TRECHO DO TEXTO ::
"""
Título: Crise esfria relação com os EUA
Autor: Mello, Patrícia Campos
Fonte: O Estado de São Paulo, 29/11/2009, Internacional, p. A17
Ao apoiar eleição em Honduras, Casa Branca frustra as expectativas de líderes da região em relação a Obama
O posicionamento dos Estados Unidos durante a crise de Honduras foi um balde de água fria nas grandes expectativas dos líderes da América Latina para o governo do presidente Barack Obama. Foi uma decepção a decisão dos EUA de reconhecer as eleições de hoje, mesmo sem o presidente deposto de Honduras, Manuel Zelaya, ter sido restituído ao poder - desde que a votação seja considerada justa.
Como disse o assessor especial da Presidência para Assuntos Internacionais, Marco Aurélio Garcia, o clima positivo em torno da eleição de Obama começou a se desfazer. Mas para a maioria dos analistas, os EUA veem as eleições como a saída mais fácil para a crise hondurenha e tentaram apenas ser pragmáticos diante de um dilema.
"Temos a resposta clássica dos EUA - tentar combinar o repúdio ao golpe com uma solução prática, ou seja, Obama, como em outras questões, tentou achar o meio termo", disse Michael Shifter, vice-presidente do Diálogo Interamericano. "Mas esse meio termo deixou um sabor amargo nas relações América Latina-EUA. E, domesticamente, Obama desagradou a esquerda, que o acusa de ser muito leniente com o presidente de facto Roberto Micheletti, e à direita, que o acusa de ser duro demais com ele."
Ao tentar ser pragmático, Obama "minou a mensagem de mudança que queria passar", disse Christopher Sabatini, diretor-sênior de Políticas no Council of the Americas.
Quando Zelaya foi deposto, os EUA juntaram-se aos outros países da região e condenaram enfaticamente o golpe.
No início, o Departamento de Estado também dizia que não reconheceria as eleições em Honduras se Zelaya não fosse restituído. Mas depois de uma tentativa fracassada da Organização dos Estados Americanos (OEA) de fechar um acordo, Washington passou a apoiar o presidente da Costa Rica, Oscar Arias, como negociador.
E, com os sinais de que seria bem mais difícil do que se esperava restituir Zelaya, a Casa Branca deixou de ver a volta dele ao poder como essencial para a redemocratização do país.
Enquanto isso, nos EUA, Honduras havia se transformado em uma bandeira dos conservadores anti-Chávez - que bloquearam a nomeação de dois altos funcionários do Departamento de Estado.
Um deles, Thomas Shannon, indicado para ocupar a Embaixada dos EUA em Brasília, continua vetado. "É claro que a política doméstica teve um grande papel no posicionamento dos EUA", disse Sabatini.
"""
TRECHOS DAS LINHAS ::
"""
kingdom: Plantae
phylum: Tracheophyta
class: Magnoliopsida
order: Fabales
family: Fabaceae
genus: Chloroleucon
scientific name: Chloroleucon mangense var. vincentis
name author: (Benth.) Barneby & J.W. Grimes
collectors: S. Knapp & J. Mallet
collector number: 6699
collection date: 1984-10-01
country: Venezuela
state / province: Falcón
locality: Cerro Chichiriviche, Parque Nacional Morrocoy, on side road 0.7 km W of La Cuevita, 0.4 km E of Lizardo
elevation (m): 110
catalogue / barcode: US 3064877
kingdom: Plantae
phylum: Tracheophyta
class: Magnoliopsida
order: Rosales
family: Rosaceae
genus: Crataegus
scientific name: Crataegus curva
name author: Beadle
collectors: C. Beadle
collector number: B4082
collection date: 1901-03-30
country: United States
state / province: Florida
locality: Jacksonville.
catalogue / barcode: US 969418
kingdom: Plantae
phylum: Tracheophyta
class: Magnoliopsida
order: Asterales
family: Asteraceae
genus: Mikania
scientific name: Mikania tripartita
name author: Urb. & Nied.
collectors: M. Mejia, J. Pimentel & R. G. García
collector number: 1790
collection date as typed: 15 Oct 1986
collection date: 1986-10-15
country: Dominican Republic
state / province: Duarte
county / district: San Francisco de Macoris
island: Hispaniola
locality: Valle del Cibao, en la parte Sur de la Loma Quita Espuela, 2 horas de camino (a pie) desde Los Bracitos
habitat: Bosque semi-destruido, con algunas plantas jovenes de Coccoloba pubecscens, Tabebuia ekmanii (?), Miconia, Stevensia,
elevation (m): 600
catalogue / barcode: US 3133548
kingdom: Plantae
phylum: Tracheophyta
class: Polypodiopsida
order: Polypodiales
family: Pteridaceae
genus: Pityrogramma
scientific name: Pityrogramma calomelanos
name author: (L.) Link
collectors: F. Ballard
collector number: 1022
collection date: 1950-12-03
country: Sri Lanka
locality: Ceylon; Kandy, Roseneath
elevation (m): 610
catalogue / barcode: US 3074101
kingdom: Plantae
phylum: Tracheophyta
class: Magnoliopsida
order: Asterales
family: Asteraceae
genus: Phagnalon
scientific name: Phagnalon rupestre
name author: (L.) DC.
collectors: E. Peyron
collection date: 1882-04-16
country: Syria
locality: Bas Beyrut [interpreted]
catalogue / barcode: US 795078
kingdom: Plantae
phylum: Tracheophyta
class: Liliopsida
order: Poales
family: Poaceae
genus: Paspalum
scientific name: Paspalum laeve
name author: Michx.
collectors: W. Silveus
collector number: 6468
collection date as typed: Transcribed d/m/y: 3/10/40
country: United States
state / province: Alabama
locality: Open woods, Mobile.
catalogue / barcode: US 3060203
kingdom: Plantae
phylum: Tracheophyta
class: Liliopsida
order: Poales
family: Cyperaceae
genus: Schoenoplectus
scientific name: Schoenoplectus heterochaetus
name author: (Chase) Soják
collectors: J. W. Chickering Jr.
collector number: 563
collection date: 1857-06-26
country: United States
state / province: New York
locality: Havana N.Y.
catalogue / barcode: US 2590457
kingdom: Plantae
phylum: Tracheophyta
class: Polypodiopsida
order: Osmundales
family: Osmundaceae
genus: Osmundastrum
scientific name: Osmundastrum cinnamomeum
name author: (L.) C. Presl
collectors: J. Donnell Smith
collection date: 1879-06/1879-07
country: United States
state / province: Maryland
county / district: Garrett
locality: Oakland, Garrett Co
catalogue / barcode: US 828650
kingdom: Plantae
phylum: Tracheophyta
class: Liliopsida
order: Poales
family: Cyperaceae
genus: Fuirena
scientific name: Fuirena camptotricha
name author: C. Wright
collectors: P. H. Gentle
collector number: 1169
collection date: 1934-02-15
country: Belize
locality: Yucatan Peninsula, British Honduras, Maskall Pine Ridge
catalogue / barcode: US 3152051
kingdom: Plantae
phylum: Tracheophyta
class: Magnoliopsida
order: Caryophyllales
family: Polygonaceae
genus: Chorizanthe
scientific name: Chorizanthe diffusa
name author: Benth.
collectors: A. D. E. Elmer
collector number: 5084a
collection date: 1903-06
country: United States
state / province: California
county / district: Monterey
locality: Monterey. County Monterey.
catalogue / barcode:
"""
Responda às perguntas abaixo com base no texto sobre a crise de Honduras.
(a) Que cargo ocupa Michael Shifter?
(b) Quem Washington passou a apoiar como negociador depois da tentativa fracassada da OEA de fechar um acordo?
(c) Para qual embaixada Thomas Shannon foi indicado?

RESOLUÇÃO DA TAREFA ::
(a) Vice-presidente do Diálogo Interamericano.
(b) O presidente da Costa Rica, Oscar Arias.
(c) A Embaixada dos EUA em Brasília.